Whenever a line in the entries below contains "students", copy that line.
(Beginning of DATA PROVIDED)
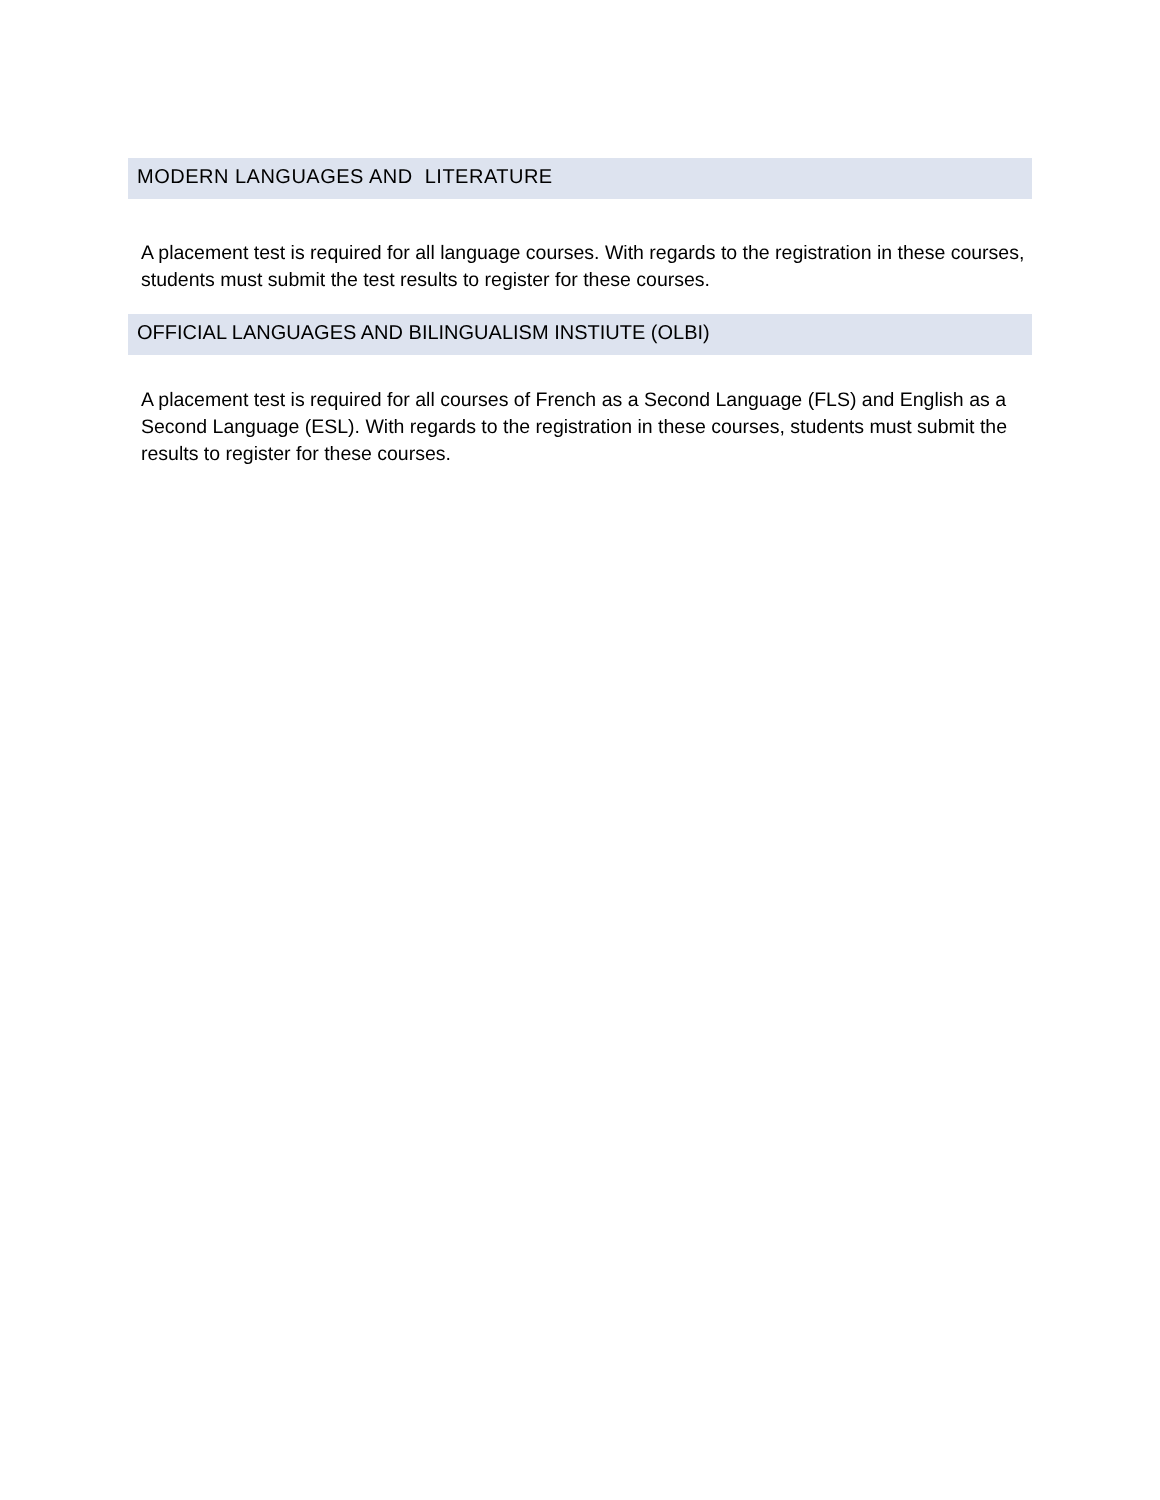MODERN LANGUAGES AND LITERATURE
A placement test is required for all language courses. With regards to the registration in these courses, students must submit the test results to register for these courses.
OFFICIAL LANGUAGES AND BILINGUALISM INSTIUTE (OLBI)
A placement test is required for all courses of French as a Second Language (FLS) and English as a Second Language (ESL). With regards to the registration in these courses, students must submit the results to register for these courses.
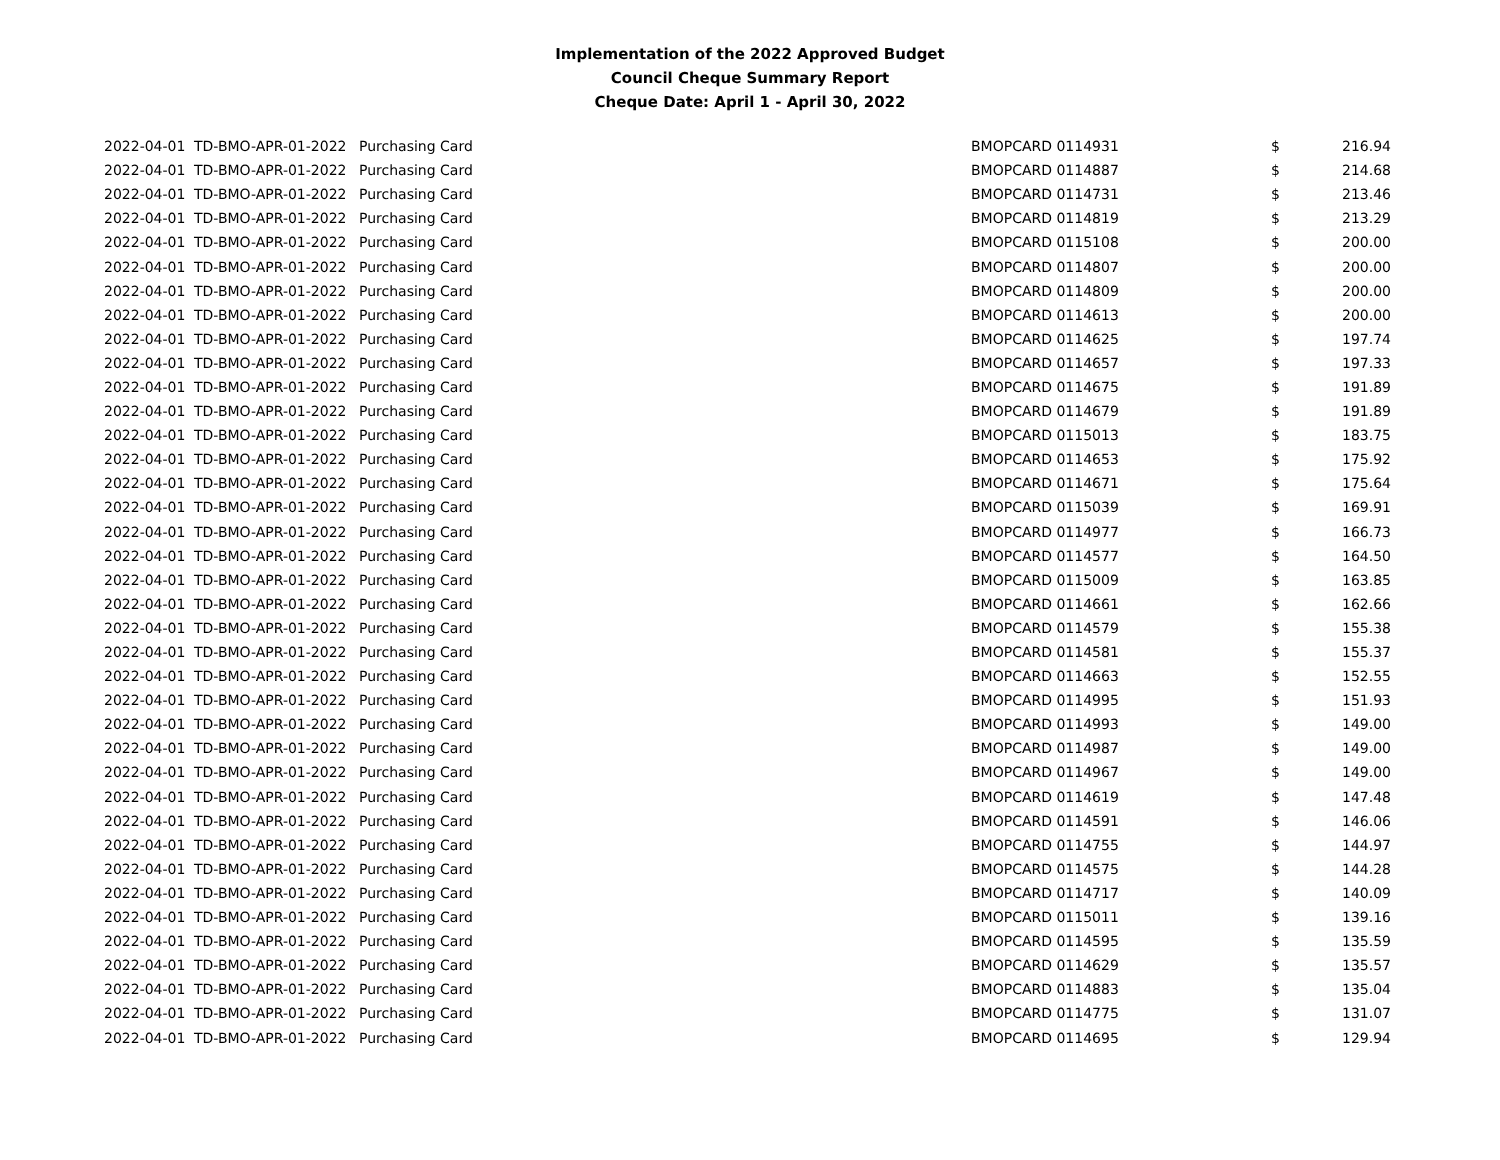Implementation of the 2022 Approved Budget
Council Cheque Summary Report
Cheque Date: April 1 - April 30, 2022
| 2022-04-01 | TD-BMO-APR-01-2022 | Purchasing Card | BMOPCARD 0114931 | $ | 216.94 |
| 2022-04-01 | TD-BMO-APR-01-2022 | Purchasing Card | BMOPCARD 0114887 | $ | 214.68 |
| 2022-04-01 | TD-BMO-APR-01-2022 | Purchasing Card | BMOPCARD 0114731 | $ | 213.46 |
| 2022-04-01 | TD-BMO-APR-01-2022 | Purchasing Card | BMOPCARD 0114819 | $ | 213.29 |
| 2022-04-01 | TD-BMO-APR-01-2022 | Purchasing Card | BMOPCARD 0115108 | $ | 200.00 |
| 2022-04-01 | TD-BMO-APR-01-2022 | Purchasing Card | BMOPCARD 0114807 | $ | 200.00 |
| 2022-04-01 | TD-BMO-APR-01-2022 | Purchasing Card | BMOPCARD 0114809 | $ | 200.00 |
| 2022-04-01 | TD-BMO-APR-01-2022 | Purchasing Card | BMOPCARD 0114613 | $ | 200.00 |
| 2022-04-01 | TD-BMO-APR-01-2022 | Purchasing Card | BMOPCARD 0114625 | $ | 197.74 |
| 2022-04-01 | TD-BMO-APR-01-2022 | Purchasing Card | BMOPCARD 0114657 | $ | 197.33 |
| 2022-04-01 | TD-BMO-APR-01-2022 | Purchasing Card | BMOPCARD 0114675 | $ | 191.89 |
| 2022-04-01 | TD-BMO-APR-01-2022 | Purchasing Card | BMOPCARD 0114679 | $ | 191.89 |
| 2022-04-01 | TD-BMO-APR-01-2022 | Purchasing Card | BMOPCARD 0115013 | $ | 183.75 |
| 2022-04-01 | TD-BMO-APR-01-2022 | Purchasing Card | BMOPCARD 0114653 | $ | 175.92 |
| 2022-04-01 | TD-BMO-APR-01-2022 | Purchasing Card | BMOPCARD 0114671 | $ | 175.64 |
| 2022-04-01 | TD-BMO-APR-01-2022 | Purchasing Card | BMOPCARD 0115039 | $ | 169.91 |
| 2022-04-01 | TD-BMO-APR-01-2022 | Purchasing Card | BMOPCARD 0114977 | $ | 166.73 |
| 2022-04-01 | TD-BMO-APR-01-2022 | Purchasing Card | BMOPCARD 0114577 | $ | 164.50 |
| 2022-04-01 | TD-BMO-APR-01-2022 | Purchasing Card | BMOPCARD 0115009 | $ | 163.85 |
| 2022-04-01 | TD-BMO-APR-01-2022 | Purchasing Card | BMOPCARD 0114661 | $ | 162.66 |
| 2022-04-01 | TD-BMO-APR-01-2022 | Purchasing Card | BMOPCARD 0114579 | $ | 155.38 |
| 2022-04-01 | TD-BMO-APR-01-2022 | Purchasing Card | BMOPCARD 0114581 | $ | 155.37 |
| 2022-04-01 | TD-BMO-APR-01-2022 | Purchasing Card | BMOPCARD 0114663 | $ | 152.55 |
| 2022-04-01 | TD-BMO-APR-01-2022 | Purchasing Card | BMOPCARD 0114995 | $ | 151.93 |
| 2022-04-01 | TD-BMO-APR-01-2022 | Purchasing Card | BMOPCARD 0114993 | $ | 149.00 |
| 2022-04-01 | TD-BMO-APR-01-2022 | Purchasing Card | BMOPCARD 0114987 | $ | 149.00 |
| 2022-04-01 | TD-BMO-APR-01-2022 | Purchasing Card | BMOPCARD 0114967 | $ | 149.00 |
| 2022-04-01 | TD-BMO-APR-01-2022 | Purchasing Card | BMOPCARD 0114619 | $ | 147.48 |
| 2022-04-01 | TD-BMO-APR-01-2022 | Purchasing Card | BMOPCARD 0114591 | $ | 146.06 |
| 2022-04-01 | TD-BMO-APR-01-2022 | Purchasing Card | BMOPCARD 0114755 | $ | 144.97 |
| 2022-04-01 | TD-BMO-APR-01-2022 | Purchasing Card | BMOPCARD 0114575 | $ | 144.28 |
| 2022-04-01 | TD-BMO-APR-01-2022 | Purchasing Card | BMOPCARD 0114717 | $ | 140.09 |
| 2022-04-01 | TD-BMO-APR-01-2022 | Purchasing Card | BMOPCARD 0115011 | $ | 139.16 |
| 2022-04-01 | TD-BMO-APR-01-2022 | Purchasing Card | BMOPCARD 0114595 | $ | 135.59 |
| 2022-04-01 | TD-BMO-APR-01-2022 | Purchasing Card | BMOPCARD 0114629 | $ | 135.57 |
| 2022-04-01 | TD-BMO-APR-01-2022 | Purchasing Card | BMOPCARD 0114883 | $ | 135.04 |
| 2022-04-01 | TD-BMO-APR-01-2022 | Purchasing Card | BMOPCARD 0114775 | $ | 131.07 |
| 2022-04-01 | TD-BMO-APR-01-2022 | Purchasing Card | BMOPCARD 0114695 | $ | 129.94 |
(End of DATA PROVIDED)
__ANSWER BOX__
A placement test is required for all language courses. With regards to the registration in these courses, students must submit the test results to register for these courses.
A placement test is required for all courses of French as a Second Language (FLS) and English as a Second Language (ESL). With regards to the registration in these courses, students must submit the results to register for these courses.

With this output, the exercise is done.